La maggior parte della fama di Mīr deriva dai suoi ghazal in lingua urdu, facilmente riconoscibili per la loro intensità e l'intrigato miscuglio di autoironia e autoaffermazione. Sebbene lo stile espressivo sia semplice, attraverso un'attenta indagine si rivela la qualità elevata e il sapiente uso del vernacolo in diversi registri che lui e i suoi colleghi poeti stavano trasformando in un raffinato mezzo letterario proprio in quel periodo. Anche i suoi masnavi in lingua urdu, nonostante non siano considerati alla stregua dei più importanti, sono interessanti per il loro stile narrativo pulito; alcuni, come il Mu‘āmalāt-i ‘išq mostrano un evidente tratto autobiografico, mentre altri sono di finzione. Scrisse anche elegie, satire, quartine e una grande quantità di versi in molti generi.[22]

Pur avendo composto diverse opere in lingua persiana (circa cinquecento ghazal, un centinaio di rubaʿiyyat, un diwan e un masnavi), Mīr non è considerato dagli accademici un poeta persiano alla stregua di Abdul-Qādir Bēdil o Mirza Ghalib[23], anche se la sua poesia in persiano è ritenuta comunque affascinante e di un certo interesse.[23] Sebbene i suoi ghazal dimostrino competenza nel campo, non sono paragonabili a quelli in urdu, dei quali spesso erano semplici traduzioni.

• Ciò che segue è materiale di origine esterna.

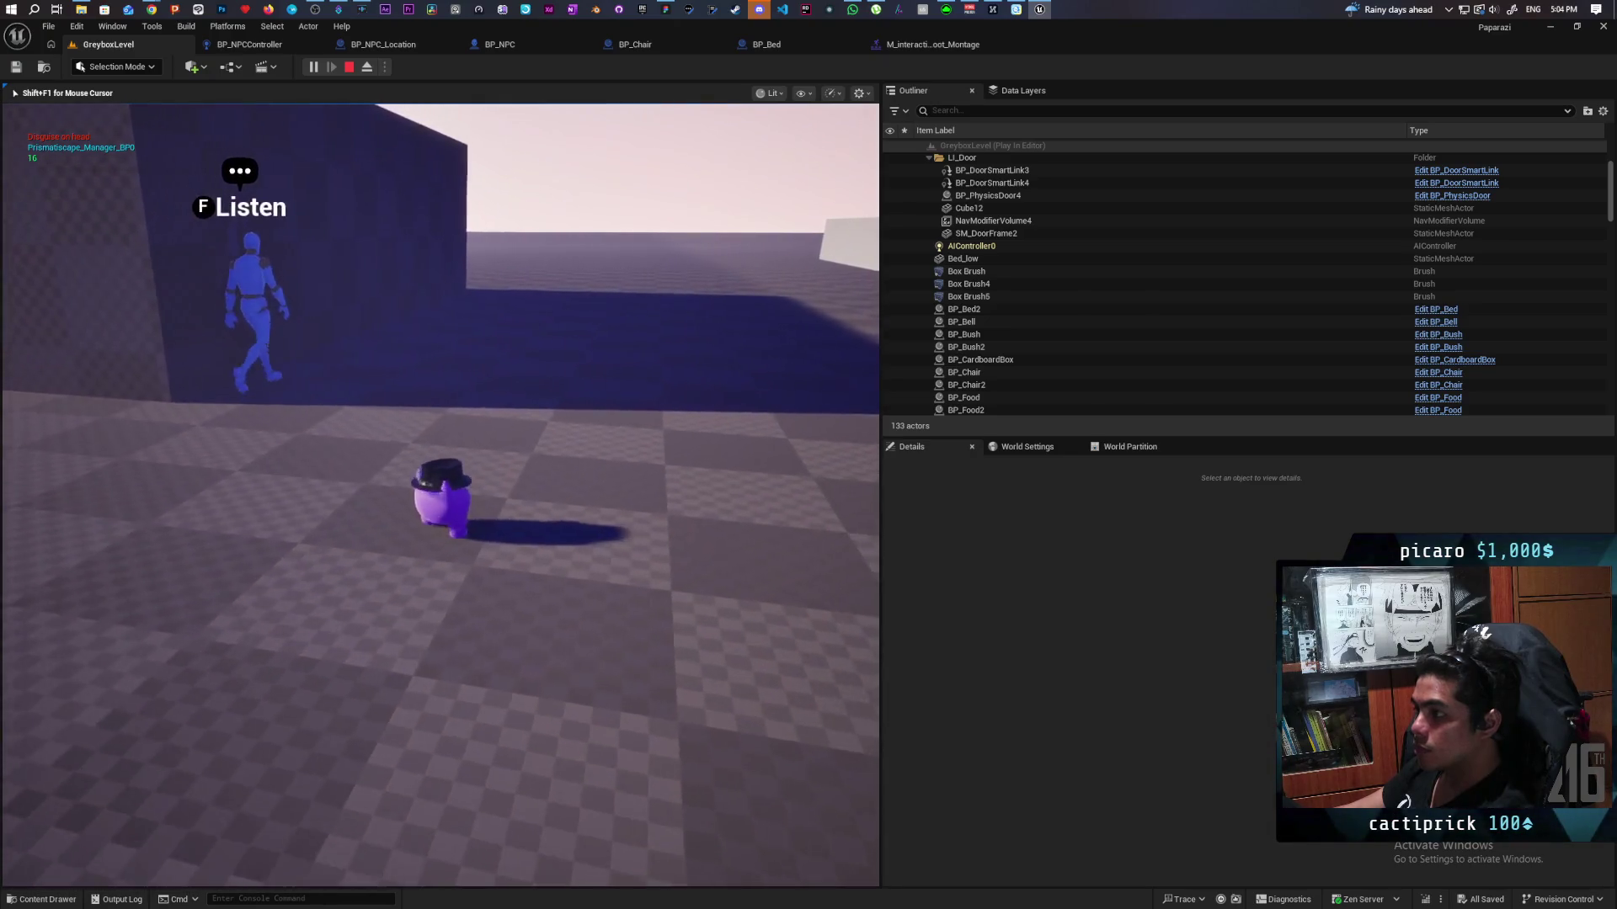
key("w")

Un anno dopo la morte di Mīr fu pubblicata a Calcutta la sua Kulliyāt, che comprende sei diwan lirici, delle qaṣīda e dei masnavi.[9] Non scrisse mai prosa in urdu, ma in persiano. Soprattutto nell'India settentrionale era abitudine della cerchia di letterati indo-persiani, relegare la poesia solamente alla lingua urdu, concentrando le opere accademiche e di contenuto serio in prosa nelle composizioni in persiano.[24] Mīr scrisse in questa lingua una tazkira, Nikāt aš-šu ‘arā, "L'elegante scopo dei poeti", completata nel giugno 1752, che tratta di tutti i poeti di rekhta (cioè di lingua urdu) esistiti fino ad allora.[9] Quello che lui stesso dichiara essere il primo dizionario di poeti, comprende brevi note su 103 poeti, in ordine cronologico, accompagnati ognuno da dei versi selezionati. La lunghezza delle note e la quantità di versi citati dipendono, oltre che dall'importanza e dalla fama di ogni poeta, anche dall'opinione che ne aveva Mīr stesso.[25]

Il masnavi Ajgarnāma, "Il libro del dragone", mostra che generalmente l'opinione sui suoi colleghi poeti non era positiva, al contrario dell'autostima che nutriva per sé stesso. Se nella Nikāt aš-šu ‘arā riporta in modo quasi oggettivo un elenco di poeti, in questa opera mostra quale fosse la sua vera opinione sugli altri: Mīr dipinge sé stesso come un dragone che può facilmente inghiottire i vermi e i piccoli insetti che immagina come poeti.[26]

La sua autobiografia Zikr-i Mīr, completata nel 1788 in persiano, dà una chiara idea delle difficoltà incontrate dal poeta nel corso della sua vita. I critici sono divisi nel valutare quest'opera, considerata da alcuni un esempio di egoismo, mancanza di sentimenti e irascibilità; altri invece attribuiscono il suo successo proprio a queste caratteristiche, ritenendo i suoi versi permeati da forte sensibilità e da un costante sentimento di malinconia.[26]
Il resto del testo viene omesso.